In a previous post, I covered managing technical debt at at early / fast-growing startups. As companies grow – in head count, in users, in infrastructure, in complexity – the same strategies will be insufficient. In this post let's look at how to operationalize management of technical debt at scale.
I'm using the term "technical debt" very loosely here; in the context of this post, the "baggage" is basically anything that's not directly contributing to the top/bottom line. Here are just some examples of situations you may find yourself in:
- Any number of projects that are important, but not urgent (like investing in that better logging pipeline your engineers have been wanting to do)
- Managing physical infrastructure? The 3-yr hardware refresh cycle will force constant service migrations
- If it's not hardware, it might be OS upgrades (anyone else have trauma from Ubuntu 12 to Ubuntu 16 LTS upgrades?)
- Or it might be hardware bugs (cpu.fail)
- Or firmware bugs.

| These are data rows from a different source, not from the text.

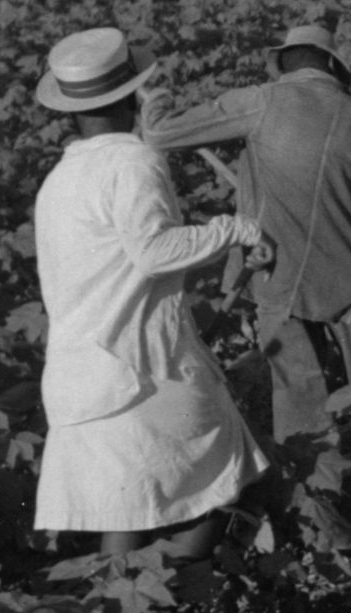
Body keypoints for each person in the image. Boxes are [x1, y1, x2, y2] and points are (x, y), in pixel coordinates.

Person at [32, 28, 272, 560]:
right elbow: (154, 252)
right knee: (219, 460)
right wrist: (234, 229)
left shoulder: (59, 180)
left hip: (80, 368)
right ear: (130, 95)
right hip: (139, 364)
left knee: (123, 506)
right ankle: (178, 593)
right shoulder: (132, 162)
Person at [140, 20, 351, 440]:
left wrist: (156, 99)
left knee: (299, 398)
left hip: (278, 269)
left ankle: (320, 480)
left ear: (283, 64)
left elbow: (160, 134)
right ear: (332, 65)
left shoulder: (260, 102)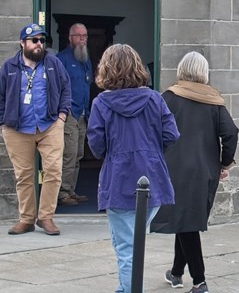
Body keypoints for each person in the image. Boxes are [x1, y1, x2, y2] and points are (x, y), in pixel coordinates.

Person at [87, 44, 179, 293]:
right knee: (128, 243)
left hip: (118, 179)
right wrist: (151, 151)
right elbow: (171, 134)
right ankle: (124, 287)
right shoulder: (154, 98)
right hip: (153, 177)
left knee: (127, 247)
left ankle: (128, 289)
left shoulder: (101, 103)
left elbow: (96, 145)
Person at [151, 52, 238, 293]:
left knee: (186, 222)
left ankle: (200, 282)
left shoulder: (168, 98)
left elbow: (153, 130)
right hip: (205, 171)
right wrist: (224, 163)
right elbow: (230, 133)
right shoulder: (214, 100)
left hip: (175, 169)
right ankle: (177, 273)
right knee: (186, 220)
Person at [0, 23, 71, 236]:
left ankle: (45, 217)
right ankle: (26, 219)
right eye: (34, 40)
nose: (39, 44)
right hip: (17, 128)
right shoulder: (9, 67)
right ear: (22, 43)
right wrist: (3, 123)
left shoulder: (53, 63)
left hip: (49, 125)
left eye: (42, 41)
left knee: (53, 171)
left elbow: (66, 88)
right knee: (24, 175)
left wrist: (62, 116)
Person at [56, 23, 93, 207]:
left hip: (83, 114)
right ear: (70, 37)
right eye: (79, 36)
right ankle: (62, 193)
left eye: (85, 36)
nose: (82, 39)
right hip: (69, 113)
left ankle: (71, 190)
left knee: (78, 154)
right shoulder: (61, 59)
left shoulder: (85, 59)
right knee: (68, 154)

Or bugs / performance issues anywhere up and down your stack. Or it might be a legacy codebase undergoing a years long "rewrite". Or a multi-quarter project to move away from single DB instance to some distributed solution. Or migrating to a new build / CI / CD system or unit-testing framework. Or switching to the latest front-end development stack.
You get the idea. Just like at scale, you design software / infrastructure / systems with the expectation that failures are the norm, not the exception, so must you design your organization and processes with the expectation that there's a constant churn of technical debt related projects at all times.
So, how do you do it? Here are some suggestions.
Build out a TPM organization
TPM in this context stands for Technical Program Managers. TPMs are usually highly organized, excellent communicators who drive organizational leverage by designing processes and driving programs. Any large-scale migration / technical-debt project will likely require a lot of communication and coordination across teams and functions, over months or even quarters. Having a dedicated TPM on such projects is crucial for success.
Further reading: check out this TPM learning path on Lynda.
Build Reliability Muscle
Along similar lines, invest in building organizational muscle for Reliability. Specifically:
- A well designed and practical incident response process. Check out Pagerduty's documentation for a good starting point. And the "Managing Incidents" chapter from the Google SRE book.
- Regular education about said process, including training for various roles like Incident Manager, on-call rotations.
- Empower and enable teams to customize and setup their own on-call rotations.
- Educate and align the leadership team on the above processes, especially when you need to mobilize resources from across the company in a pinch. For instance, at many tech companies (e.g. Google, Dropbox), a special "Code Red" is invoked when there's an imminent material risk to the business.
At scale, your company will likely find itself in the middle of several major migrations at any given point in time. It's vital to not make any single migration "a big deal"; instead, invest in making migrations just a normal part of engineering.
- Create consistent narratives: articulate the business impact of the migration. Why does it matter and why does it need to happen now? Make trade-offs explicit.
- Make them easy: invest in documentation, tooling and automation. Migrations are far easier to scale if teams are empowered to do them on their own.
- Create accountability: For complex migrations, make a single team explicitly accountable for driving the migrations to completion. Leverage TPMs for coordination and status updates. One of the longest successful migrations I saw lasted almost two years! Without clear accountability, such long migrations would languish forever.
- Recognize impact: you should not be undertaking any migration whose business impact is unclear. Conversely, reward migrations by celebrating victories (including significant intermediate milestones) and reminding the org of the business impact upon completion. Follow through with recognizing and rewarding this impact in your performance reviews – people notice who gets promoted and if there's even a suspicion that only folks working on shiny new features get promoted, you'll have some perverse incentives to correct.
- Budget for them: make sure your planning processes account for planned and unexpected migrations. Everything from OKRs to headcount planning to budget (capex / opex) should explicitly factor in migration work.
Further reading: Will Larson's post on Migrations
As the organization grows, the amount of energy devoted to addressing technical debt should hopefully approach an asymptotic constant – if you force the curve down over time, even better!